Pacific J. Math. 109 (1983), no. 2, 363–385.
MR721927
euclid.pjm/1102720107
In it, he shows that if such a nearly-zero character exists, it is unique, and the unique faithful irreducible character of G (similar to the extra-special 2 and 3 groups mentioned by Kevin Buzzard). A doubly transitive Frobenius group has such a character, but the non-solvable doubly transitive Frobenius groups are in short supply (five or so). The possible forms of more general non-solvable examples are restricted in Theorem 5.6 (basically SL2).
Berkovich and Zhmud have results for more general cases. See chapter 27 of their book on character theory (volume 2) which answers a broader question for n=2 and n=3:
Which groups have all irreducible non-linear characters taking on only n distinct values?
The list of groups is fairly short, but I haven't had time to verify it; they are all far from simple, usually with a normal Sylow and nilpotent quotient. They have a result for n=4 too, on p. 239, but it is much less complete.
Since your character is nonzero except on n classes, it can take on at most n nonzero values. It is fairly likely to be faithful, since every class contained in the kernel is a wasted class that cannot be zero. This allows some of the lemmas to be used. If Gagola's case is indicative, then the "all" versus "one" will not actually be a huge difference, at least mod the kernel of your single character.
Here are the paper references:
Berkovich, Yakov; Chillag, David; Zhmud, Emmanuel. "Finite groups in which all nonlinear irreducible characters have three distinct values."

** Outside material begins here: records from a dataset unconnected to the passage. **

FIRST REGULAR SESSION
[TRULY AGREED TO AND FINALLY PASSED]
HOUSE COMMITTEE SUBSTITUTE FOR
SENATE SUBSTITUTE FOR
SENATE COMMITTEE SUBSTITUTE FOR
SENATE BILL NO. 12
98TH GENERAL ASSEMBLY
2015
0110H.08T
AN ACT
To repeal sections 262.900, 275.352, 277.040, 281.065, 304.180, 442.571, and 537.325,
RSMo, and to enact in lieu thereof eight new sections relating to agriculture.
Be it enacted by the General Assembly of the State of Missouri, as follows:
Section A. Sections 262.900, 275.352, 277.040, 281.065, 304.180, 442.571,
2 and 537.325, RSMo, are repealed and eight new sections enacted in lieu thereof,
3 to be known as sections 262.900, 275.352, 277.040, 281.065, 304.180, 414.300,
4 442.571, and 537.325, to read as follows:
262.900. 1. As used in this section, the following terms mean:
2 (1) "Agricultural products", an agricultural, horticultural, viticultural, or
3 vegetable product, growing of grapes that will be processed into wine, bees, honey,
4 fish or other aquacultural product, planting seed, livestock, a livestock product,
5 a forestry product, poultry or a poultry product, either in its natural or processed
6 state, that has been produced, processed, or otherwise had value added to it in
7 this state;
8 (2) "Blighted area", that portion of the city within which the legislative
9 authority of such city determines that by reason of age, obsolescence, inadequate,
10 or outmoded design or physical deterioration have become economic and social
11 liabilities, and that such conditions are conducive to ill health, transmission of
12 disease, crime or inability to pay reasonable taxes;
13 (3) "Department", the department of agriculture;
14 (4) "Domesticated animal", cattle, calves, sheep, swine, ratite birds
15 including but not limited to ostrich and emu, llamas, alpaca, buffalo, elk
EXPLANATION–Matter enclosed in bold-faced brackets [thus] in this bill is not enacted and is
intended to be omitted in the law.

Houston J. Math. 21 (1995), no. 1, 17–28.
MR1331241
Zhmudʹ, È. M. "On finite groups, all of whose irreducible characters take at most two nonzero values."
Ukraïn. Mat. Zh. 47 (1995), no. 8, 1144–1148;translation in
Ukrainian Math. J. 47 (1995), no. 8, 1308–1313 (1996)
MR1367729
DOI:10.1007/BF01057720
Berkovich and Zhmud also pose an exercise that if all the irreducible characters of degree coprime to p take on only 3 values, then the group is p-solvable. The same is true if "coprime to" is replaced by "divisible by". This is page 238.